For this, you can set on construct in each controller, or create a middleware to use in your rotes I created a Middleware with name SetDriverGuardApi

<?php

namespace App\Http\Middleware;

use Closure;
use Illuminate\Http\Request;

class SetDriverGuardApi
{
    /**
     * Handle an incoming request.
     *
     * @param Request $request
     * @param Closure $next
     * @return mixed
     */
    public function handle(Request $request, Closure $next)
    {
        auth()->setDefaultDriver('api');
        return $next($request);
    }
}

and I did register the Middleware on Kernel for the api's group, in first line

        'api' => [
            \App\Http\Middleware\SetDriverGuardApi::class,

Answer 5

API route, you should use postman from chrome/app to test the API

Route::group(['prefix' => 'auth',namespace =>'App\Http\Controller'], function () {
    Route::post('login', 'Auth\AuthController@login')->name('api.login');

    Route::group(['middleware' => 'auth:api'], function () {

       Route::post('register', 'Auth\AuthController@register')->name('api.register');
        Route::post('forgot-password', 'Auth\ForgotPasswordController@forgotPassword')->name('api.forgot-password');
        Route::post('logout', 'Auth\AuthController@logout')->name('api.logout');
});
});

Config/auth.php

return [

/*
|--------------------------------------------------------------------------
| Authentication Defaults
|--------------------------------------------------------------------------
|
| This option controls the default authentication "guard" and password
| reset options for your application. You may change these defaults
| as required, but they're a perfect start for most applications.
|
*/

'defaults' => [
    'guard' => 'web',
    'passwords' => 'users',
],

/*
|--------------------------------------------------------------------------
| Authentication Guards
|--------------------------------------------------------------------------
|
| Next, you may define every authentication guard for your application.
| Of course, a great default configuration has been defined for you
| here which uses session storage and the Eloquent user provider.
|
| All authentication drivers have a user provider. This defines how the
| users are actually retrieved out of your database or other storage
| mechanisms used by this application to persist your user's data.
|
| Supported: "session", "token"
|
*/

'guards' => [
    'web' => [
        'driver' => 'session',
        'provider' => 'users',
    ],

    'api' => [
        'driver' => 'jwt',
        'provider' => 'users',
    ],
],

Answer 6

You can not use both guard (web & api) at same time so what you have to do is generate the jwt using JWTAuth::attempt function like below.

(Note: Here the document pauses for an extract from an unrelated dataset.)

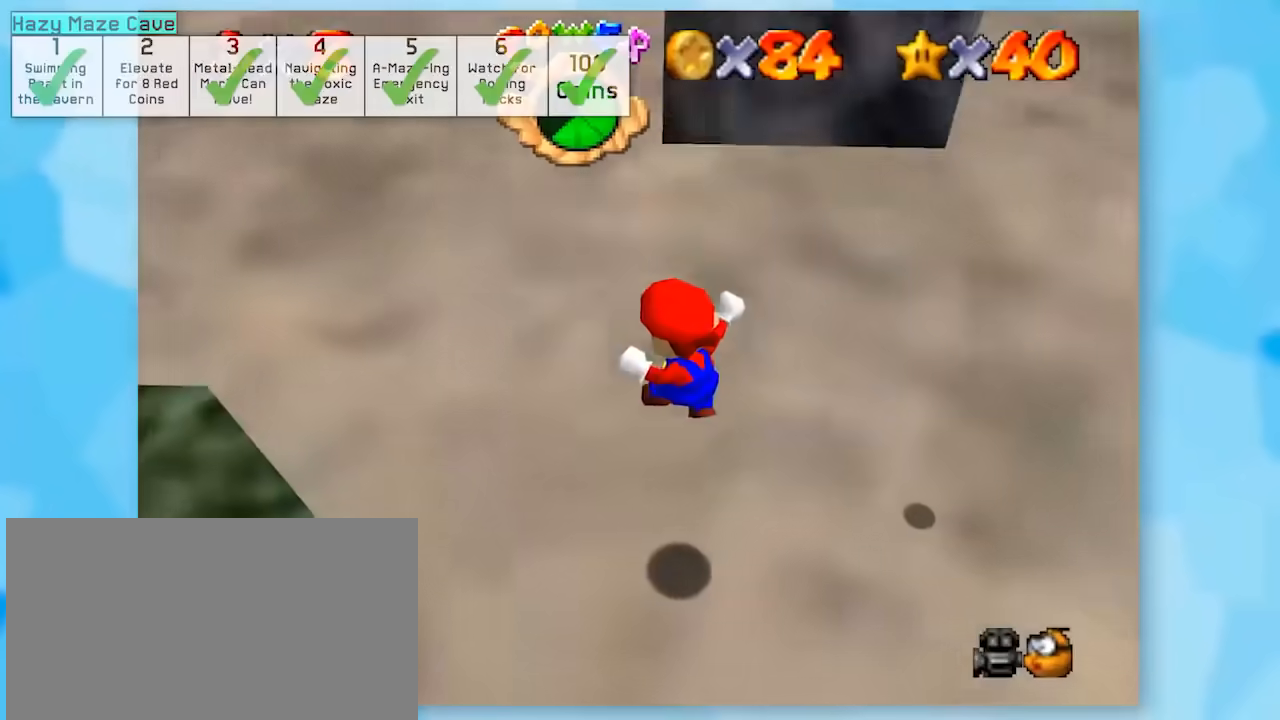
{"buttons": ["Z"], "left_stick": "center", "events": [[50, "B", "down"], [167, "B", "up"], [200, "left_stick", "center"], [233, "B", "down"], [333, "left_stick", "up-left"], [367, "B", "up"], [467, "left_stick", "center"]]}
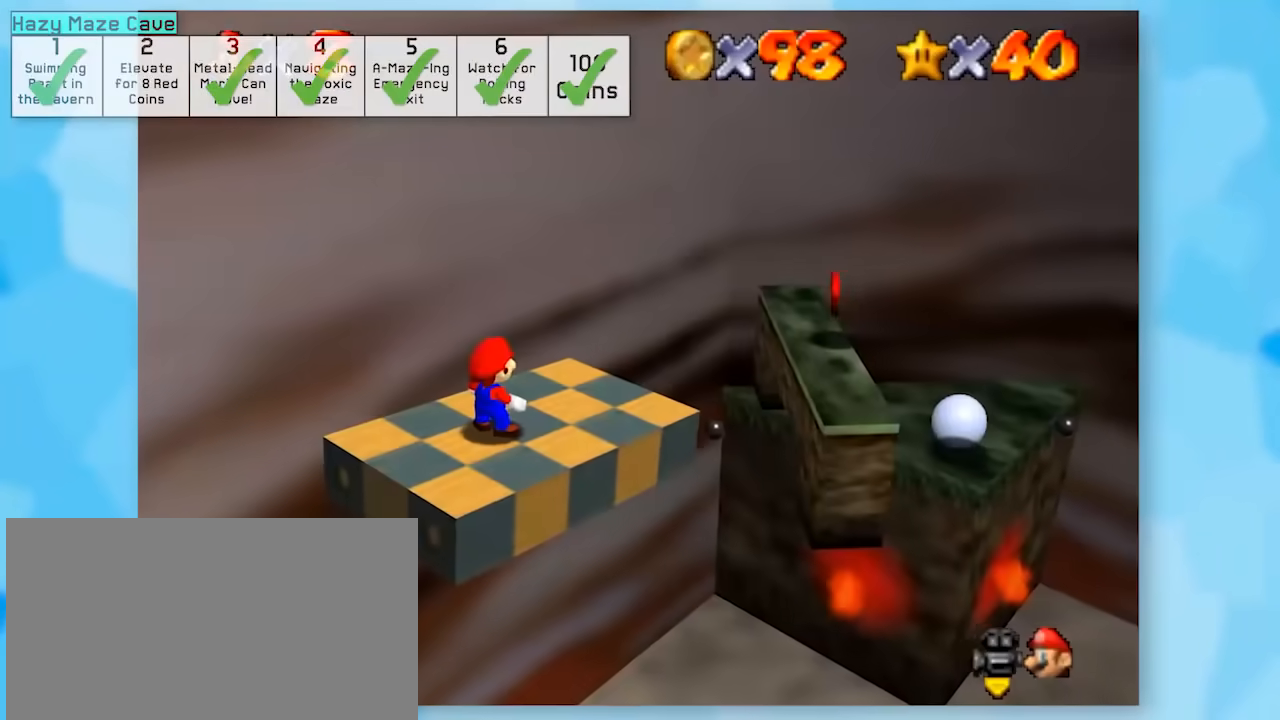
{"buttons": ["Z"], "left_stick": "center", "events": []}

1. add below code at the top of the AuthController

use JWTAuth;

2. update login function with below code.

    public function login(){
            $credentials = request(['email', 'password']);

            if (! $token = JWTAuth::attempt($credentials)) {
                return response()->json(['error' => 'Unauthorized'], 401);
                }
                return response()->json(['status'=>200,'token'=>$token]);
    }

3. Make sure in auth.php you are using web guard.

This will generate the token and you will be able to use both the auth guards.